For this phase of the project a potential source of qualifying expenditure will be payments to clinical trial participants. These costs represent any payments made to the subject of a trial in return for participation in the trial. It is important to note that payments to clinical trial participants will only form qualifying expenditure where they relate to trials involving “the development of a health care treatment or procedure.” Any project involving a drug or treatment that is not considered health care would therefore be ineligible for clinical trial payments. 

An additional consideration relates to any subcontractors, staff, and externally provided workers that are based overseas. For accounting periods beginning on or after 1 April 2024 these costs will be ineligible. The exception to this is if there are conditions necessary for the purposes of R&D that are not present in the UK, which are present in the location the R&D is undertaken, that would be wholly unreasonable to replicate in the UK.

This means that when subcontracting overseas there must be a geographical, environmental, or social condition in place that cannot be replicated in the UK, or some form of legal or regulatory requirement for the work needing to take place overseas. In the context of drug development, it is very common for clinical trials to take place in the EU and US for overseas regulators to license the drug as safe and effective for use in other countries.

This would likely form a regulatory condition for work taking place overseas, as these regulators would not allow for drugs to be licenced unless this testing takes place abroad. In this case provided the subcontracted work would otherwise qualify these costs should be allowable. This is however a complex area so careful assessments should be made by an R&D tax advisor into the specific circumstances of any subcontractor based overseas before deciding to include such expenditure within a claim.  

Year four – post launch 

At this stage it is unlikely that much of the project spend would form qualifying expenditure for purposes of an R&D tax relief claim. This is because there is unlikely to be any remaining qualifying consumables spend, and very few staffing, externally provided workers, or subcontractor activities would be expected to relate to qualifying project activities, unless there is any further evaluation and testing work required post launch.

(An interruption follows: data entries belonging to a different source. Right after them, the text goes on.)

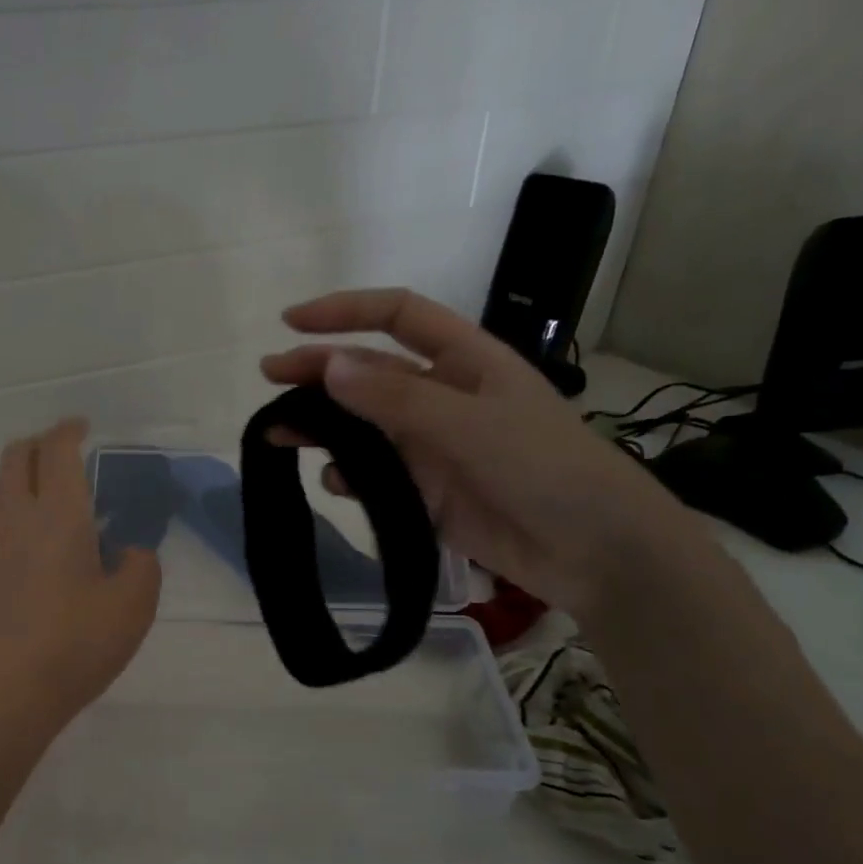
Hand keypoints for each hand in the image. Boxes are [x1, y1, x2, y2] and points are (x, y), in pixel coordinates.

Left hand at [0, 420, 161, 737]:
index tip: (83, 428)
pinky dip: (6, 516)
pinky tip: (25, 549)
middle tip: (62, 452)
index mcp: (59, 517)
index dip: (69, 430)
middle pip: (14, 457)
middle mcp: (16, 521)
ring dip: (14, 474)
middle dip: (38, 443)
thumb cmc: (74, 647)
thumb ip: (141, 567)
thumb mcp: (133, 608)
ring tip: (38, 492)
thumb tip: (127, 551)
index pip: (57, 451)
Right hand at [260, 289, 704, 617]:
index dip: (344, 312)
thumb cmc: (543, 468)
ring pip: (363, 426)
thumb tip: (329, 366)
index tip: (290, 323)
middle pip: (368, 372)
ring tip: (279, 434)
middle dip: (318, 371)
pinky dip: (349, 476)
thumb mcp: (469, 424)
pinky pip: (374, 475)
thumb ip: (396, 397)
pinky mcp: (425, 491)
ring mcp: (431, 446)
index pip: (396, 316)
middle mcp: (442, 396)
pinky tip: (335, 483)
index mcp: (464, 361)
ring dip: (323, 426)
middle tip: (268, 379)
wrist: (593, 551)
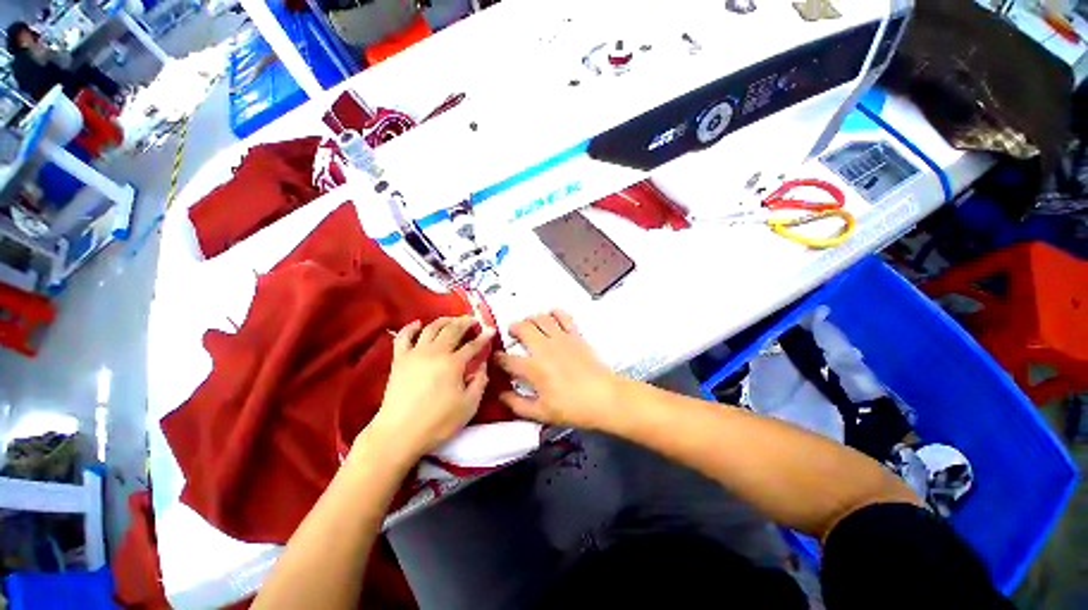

At this stage it is likely the Company has moved onto new projects to break fresh ground!  

The above example demonstrates some of the complexities in evaluating R&D costs across the lifecycle of a drug development project. Whilst this represents a very generic example, specific project costs can vary dramatically depending on the nature of the research company, the project activities and the overall advance sought. One of the key things to consider is that all apportionments year on year should be fully evaluated to ensure that they are reflective of project spend for the period. To assist with this and to prevent some of the more complex pitfalls and other issues in preparing a claim for R&D tax relief, it is important to utilise an experienced R&D tax advisor.